==== DATA
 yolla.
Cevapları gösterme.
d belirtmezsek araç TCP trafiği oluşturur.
========
==== DATA
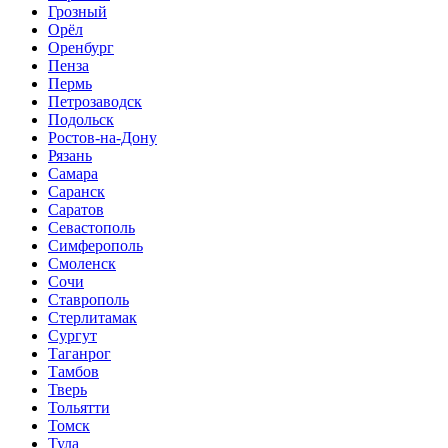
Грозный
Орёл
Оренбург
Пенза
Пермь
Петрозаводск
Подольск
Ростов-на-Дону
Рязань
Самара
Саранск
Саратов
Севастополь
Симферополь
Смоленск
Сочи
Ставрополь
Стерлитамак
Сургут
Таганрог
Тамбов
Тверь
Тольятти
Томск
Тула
========
==== DATA
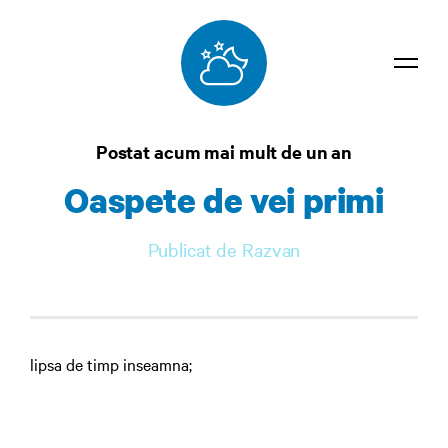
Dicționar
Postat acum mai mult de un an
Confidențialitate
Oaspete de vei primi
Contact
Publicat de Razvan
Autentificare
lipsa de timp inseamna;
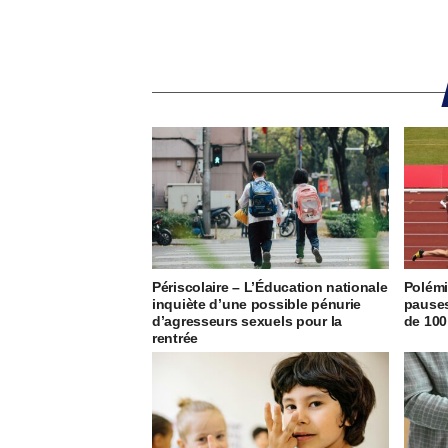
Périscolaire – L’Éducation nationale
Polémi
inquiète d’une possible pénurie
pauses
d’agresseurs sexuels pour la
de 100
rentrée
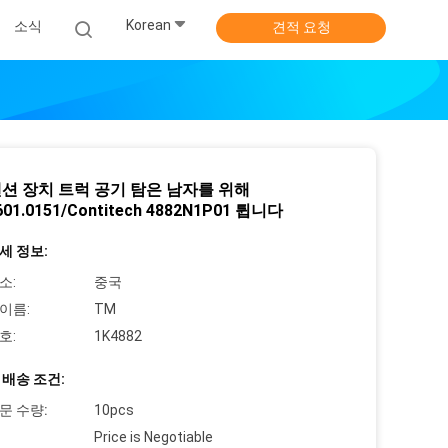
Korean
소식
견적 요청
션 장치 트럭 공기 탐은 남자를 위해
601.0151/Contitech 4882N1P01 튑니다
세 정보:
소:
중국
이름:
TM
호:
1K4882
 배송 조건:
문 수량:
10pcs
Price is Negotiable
========
## PROBLEM:
Copy only this from above: the line containing "Confidențialitate", the line containing "Price is Negotiable", and all lines between, printed exactly. Leave out the pictures.

## OUTPUT FOR THIS EXERCISE:
Confidențialitate
Oaspete de vei primi
Contact
Publicat de Razvan
Autentificare
lipsa de timp inseamna;
Périscolaire – L’Éducation nationale
Polémi
inquiète d’une possible pénurie
pauses
d’agresseurs sexuels pour la
de 100
rentrée
Korean
소식
견적 요청
션 장치 트럭 공기 탐은 남자를 위해
601.0151/Contitech 4882N1P01 튑니다
세 정보:
소:
중국
이름:
TM
호:
1K4882
 배송 조건:
문 수량:
10pcs
Price is Negotiable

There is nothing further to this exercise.